Setting Up The New Company The Right Way
Once you’ve worked through the closure side, you’ll want the new company set up in a way that avoids repeating the same pain points.
That means thinking beyond “registering a new company” and looking at structure, governance, and the key documents that protect you as you grow.
Choose The Right Structure (And Don’t Just Copy-Paste The Old One)
A new company can be a chance to fix structural problems - like unclear ownership, handshake arrangements, or decision-making deadlocks.
If you’re bringing in a co-founder, family member, investor, or silent partner, it’s worth getting the rules clear early with a Shareholders Agreement.
Similarly, if you want custom governance rules (for example, different share classes, special voting rights, or director appointment rules), a tailored Company Constitution can make a big difference later - especially if the business becomes more valuable or you plan to raise capital.
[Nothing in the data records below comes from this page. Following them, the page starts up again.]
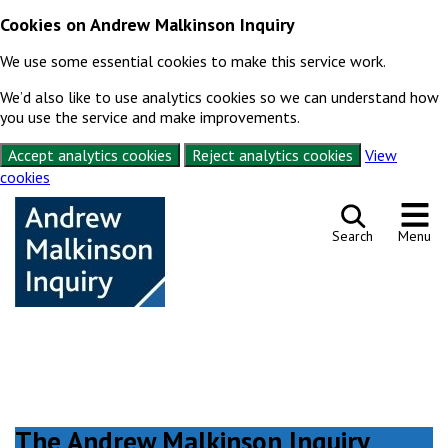
Cookies on Andrew Malkinson Inquiry
We use some essential cookies to make this service work.
We’d also like to use analytics cookies so we can understand how
you use the service and make improvements.
Accept analytics cookies
Reject analytics cookies
View
cookies
Skip to content
Search
Menu
The Andrew Malkinson Inquiry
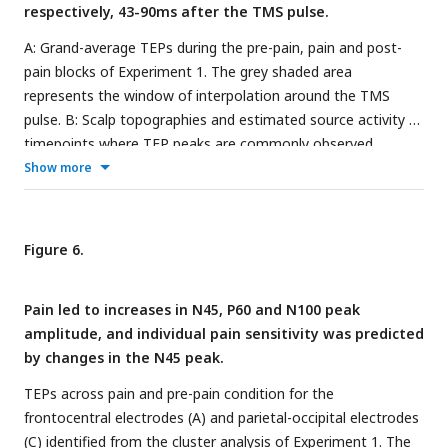
respectively, 43-90ms after the TMS pulse.
A: Grand-average TEPs during the pre-pain, pain and post-
pain blocks of Experiment 1. The grey shaded area
represents the window of interpolation around the TMS
pulse. B: Scalp topographies and estimated source activity at
timepoints where TEP peaks are commonly observed,
including the N15, P30, N45, P60, N100 and P180. A cluster
Show more
plot is also shown on the right comparing signal amplitude
between the pain and pre-pain conditions at a representative
timepoint (48ms) between 43-90ms, which is where
Figure 6.
significant amplitude differences were observed. The black
stars demonstrate the presence of significant positive
Pain led to increases in N45, P60 and N100 peak
(yellow) or negative (blue) clusters.
amplitude, and individual pain sensitivity was predicted
by changes in the N45 peak.
TEPs across pain and pre-pain condition for the
frontocentral electrodes (A) and parietal-occipital electrodes
(C) identified from the cluster analysis of Experiment 1. The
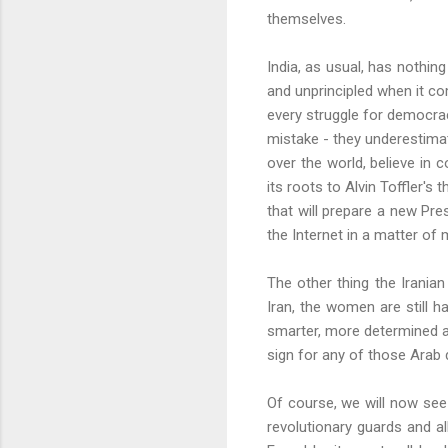
themselves.
India, as usual, has nothin
and unprincipled when it co
every struggle for democrac
mistake - they underestimat
over the world, believe in 
its roots to Alvin
Toffler's
th
that will prepare a new Pr
the
Internet
in a matter of 
The other thing the Irania
Iran, the women are still h
smarter, more determined a
sign for any of those Arab 
Of course, we will now see 
revolutionary guards and al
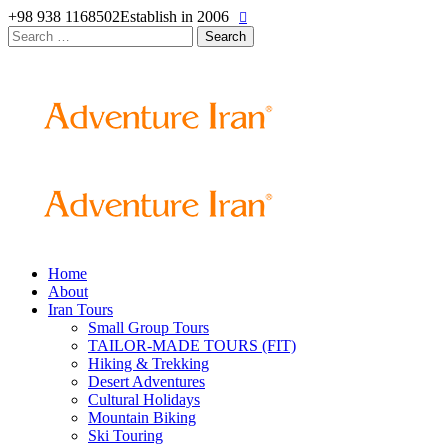
+98 938 1168502
Establish in 2006
Search
for:
Home
About
Iran Tours
Small Group Tours
TAILOR-MADE TOURS (FIT)
Hiking & Trekking
Desert Adventures
Cultural Holidays
Mountain Biking
Ski Touring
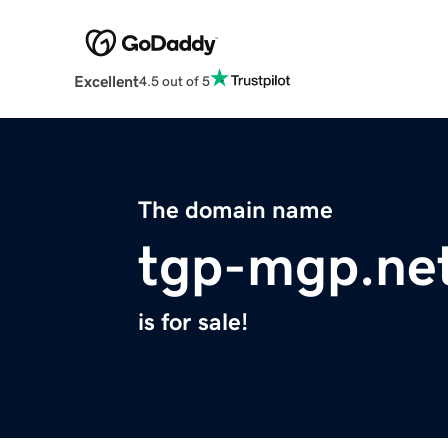
Excellent
4.5 out of 5
The domain name
tgp-mgp.ne
is for sale!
Register And Set Up The Basics Properly
When you’re ready to incorporate, make sure the new entity is set up properly from day one - including the right shareholder details, director details, and governance settings.
In practice, getting Company Set Up right early can save you a lot of hassle later when you’re opening bank accounts, applying for finance, onboarding payment providers, or negotiating larger contracts.
Rebuild Your Contracting “Stack” For The New Entity
Even if you’re doing the same type of work, the new company should have fresh, correctly named and updated documents (with the new legal entity listed, correct NZBN details, and current processes).
Depending on how you operate, that might include:
- customer terms and conditions (online and/or offline)
- service agreements or supply terms
- contractor agreements (if you outsource work)
- employment documents and policies (if you’re hiring)
- privacy documentation (if you collect personal information)
This is also your chance to fix common SME issues, like unclear payment terms, weak limitation of liability wording, missing IP clauses, or vague cancellation rules.
A Quick Reality Check: Will Customers And Suppliers Treat This As The Same Business?
Even if you incorporate a new company, customers and suppliers may still see you as “the same business” in practical terms - especially if you’re using the same trading name, staff, website, phone number, or premises.
This matters because it can affect:
- how you communicate about the change (you don’t want misleading conduct issues)
- how warranties/returns are handled
- whether contracts can be moved across
- whether there’s reputational risk if the old company had disputes
If you’re making public statements during the transition (for example, “we’re under new management” or “we’ve restructured”), you should be careful that your messaging is accurate and doesn’t create problems under the Fair Trading Act 1986 (which broadly prohibits misleading or deceptive conduct in trade).
Key Takeaways
- In many situations, you can close an NZ company and start a new one, but you need to do it carefully - especially if there are debts, employee issues, or ongoing contracts.
- There are different pathways to closing a company, including stopping trade, voluntary removal from the register, or liquidation (if the company can’t pay its debts).
- “Starting fresh” doesn’t automatically wipe liabilities - directors should be cautious about insolvency risks, creditor prejudice, and anything that looks like phoenix activity (including transactions that could later be challenged by a liquidator).
- Before you close, make sure you’ve addressed tax/GST obligations (with an accountant/tax adviser), employee entitlements, contracts, customer data/privacy obligations, and asset ownership (including IP).
- A new company is a good opportunity to strengthen your legal foundations - including getting governance documents and contracts right from day one.
- If your situation is even slightly complex (debts, disputes, leases, employees, or shared ownership), getting tailored legal advice early can save you serious time and cost later.